*阅读节选*.
((
基于STM32F4的CAN通信例程(库函数版)

发布时间:2023年12月17日

一、介绍

? 实现STM32的CAN通信的时候,我们无需关注本身复杂的CAN通信协议许多细枝末节的东西已经被厂商封装起来,我们可以先让程序跑起来,再通过调整各个参数来熟悉STM32中的CAN通信的原理。

? 实现CAN通信与实现SPI、I2C、串口等通信并无二致,都是先初始化引脚、片上外设、中断处理。然后在主函数中调用初始化,接着就可以当作通信使用,任何通信本质上都是接收receive)和发送(transmit).

? STM32中的CAN接收发送原型库函数。

uint8_t CAN_Transmit(CAN_TypeDef* CANx, CanTxMsg* TxMessage)
{
  uint8_t transmit_mailbox = 0;
  /* Check the parameters */
  assert_param(IS_CAN_ALL_PERIPH(CANx));
  assert_param(IS_CAN_IDTYPE(TxMessage->IDE));
  assert_param(IS_CAN_RTR(TxMessage->RTR));
  assert_param(IS_CAN_DLC(TxMessage->DLC));

  /* Select one empty transmit mailbox */
  if ((CANx->TSR&CAN_TSR_TME0) == CAN_TSR_TME0)
  {
    transmit_mailbox = 0;
  }
  else if ((CANx->TSR&CAN_TSR_TME1) == CAN_TSR_TME1)
  {
    transmit_mailbox = 1;
  }
  else if ((CANx->TSR&CAN_TSR_TME2) == CAN_TSR_TME2)
))
*展示资料*.
((
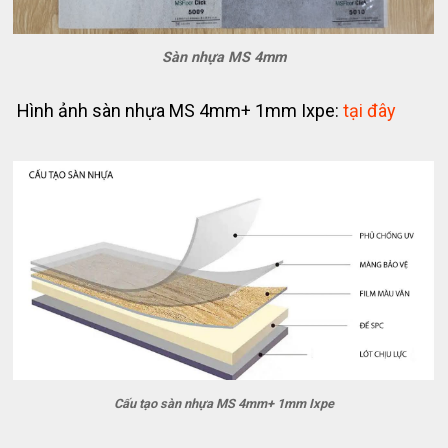
Sàn nhựa MS 4mm
Hình ảnh sàn nhựa MS 4mm+ 1mm Ixpe:
tại đây
Cấu tạo sàn nhựa MS 4mm+ 1mm Ixpe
))
请逐字抄录关于STM32 CAN通信例程的节选中从“基于STM32F4的CAN通信例程(库函数版)”开始、到“CANx, CanTxMsg* TxMessage)”结束的文字。

*参考答案*.
基于STM32F4的CAN通信例程(库函数版)

发布时间:2023年12月17日

一、介绍

? 实现STM32的CAN通信的时候,我们无需关注本身复杂的CAN通信协议许多细枝末节的东西已经被厂商封装起来,我们可以先让程序跑起来,再通过调整各个参数来熟悉STM32中的CAN通信的原理。

? 实现CAN通信与实现SPI、I2C、串口等通信并无二致,都是先初始化引脚、片上外设、中断处理。然后在主函数中调用初始化,接着就可以当作通信使用,任何通信本质上都是接收receive)和发送(transmit).

? STM32中的CAN接收发送原型库函数。

uint8_t CAN_Transmit(CAN_TypeDef* CANx, CanTxMsg* TxMessage)